Pero si bien el descubrimiento de estos talentos parece continuo y garantizado, no lo es su regularidad y permanencia en la industria. Muchos de ellos no logran sobrepasar esa sorpresa inicial que les dio fama y no progresan más allá de una aseada ópera prima. En este sentido, tiene mucho que ver el caldo de cultivo donde caigan, la compañía y productores bajo la que desarrollen sus carreras.

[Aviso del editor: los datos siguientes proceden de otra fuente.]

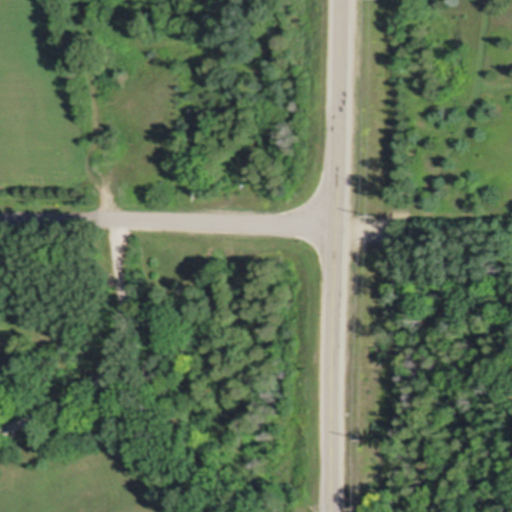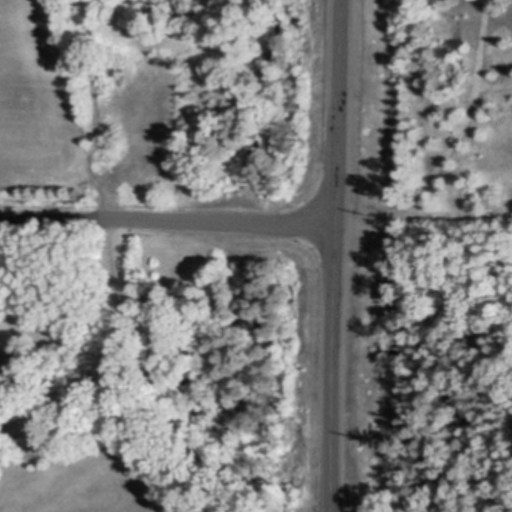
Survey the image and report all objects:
road: (99, 108)
road: (169, 217)
road: (338, 255)
building: (2, 362)
building: (1, 365)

Y el talento de Álvarez y Sayagues ha tenido la suerte de caer bajo la tutela de Sam Raimi y una de sus compañías, Ghost House Pictures.

 

Cartel de ‘No respires’ producida por Sam Raimi

Cartel de 'No respires'

 

Ghost House lleva una impecable trayectoria de más de una década facturando películas de género, especialmente terror, con un presupuesto que no suele superar los 20 millones de dólares por filme pero que recauda casi 100 cada uno sólo en taquilla, lo que acredita sobradamente el olfato de sus directivos. Y algo debieron ver Raimi y sus socios en ese corto de Álvarez que no dudaron en asignarle una de las joyas de su catálogo: el remake de la mítica Posesión infernal (2013).

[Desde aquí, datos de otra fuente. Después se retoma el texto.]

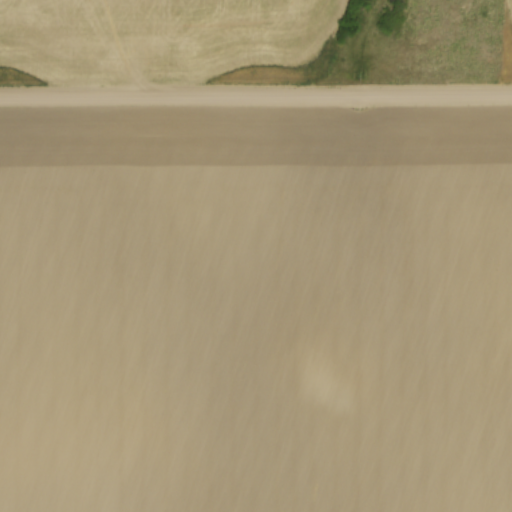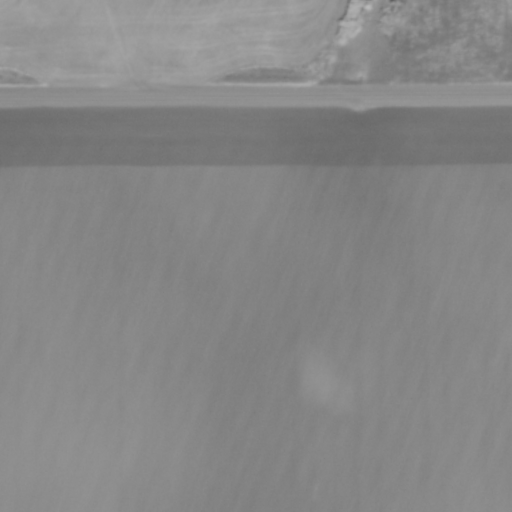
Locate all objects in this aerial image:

Y quizá lo que vieron es que, aunque Ataque de pánico! pueda catalogarse como ciencia-ficción, tiene un gusto para ir de lo pequeño a lo catastrófico que sí encaja en la filosofía de Raimi. Posesión infernal es, básicamente, eso. Una anécdota en la vida de unos jóvenes que se convierte en un cambalache sangriento. Álvarez y Sayagues cumplieron el encargo a la perfección consiguiendo una edición renovada y a la altura de su predecesora en el desparpajo gore. Y ahora les tocaba demostrar que todo no era fruto de la casualidad en una nueva película. Y eso viene a ser No respires, una reválida.

 

Fotos de ‘No respires’ con Stephen Lang, Jane Levy, Dylan Minnette y Daniel Zovatto

 

Crítica de ‘No respires’ escrita por Rodo Sayagues y Fede Álvarez

Siguiendo a rajatabla los cánones y estereotipos del género de terror, No respires nos arrastra de un modo inteligente y preciso a la peripecia de 3 jóvenes ladrones que aprovechan la vinculación con una empresa de seguridad de uno de ellos para robar en casas y procurarse dinero para cambiar de vida. El filme cumple así inteligentemente con la premisa de meter a jóvenes en un recinto cerrado para amenazar sus vidas con algo escalofriante. Premisa en la que podemos encontrar desde la mencionada Posesión infernal a cientos de películas posteriores que han repetido ese esquema hasta la saciedad por conseguir con ello unas condiciones de producción baratas. Pero al igual que esta concisión mejora los costes, también pone a prueba el talento de los cineastas que urden la trama. Y aquí es donde el dúo Sayagues y Álvarez pasa con nota.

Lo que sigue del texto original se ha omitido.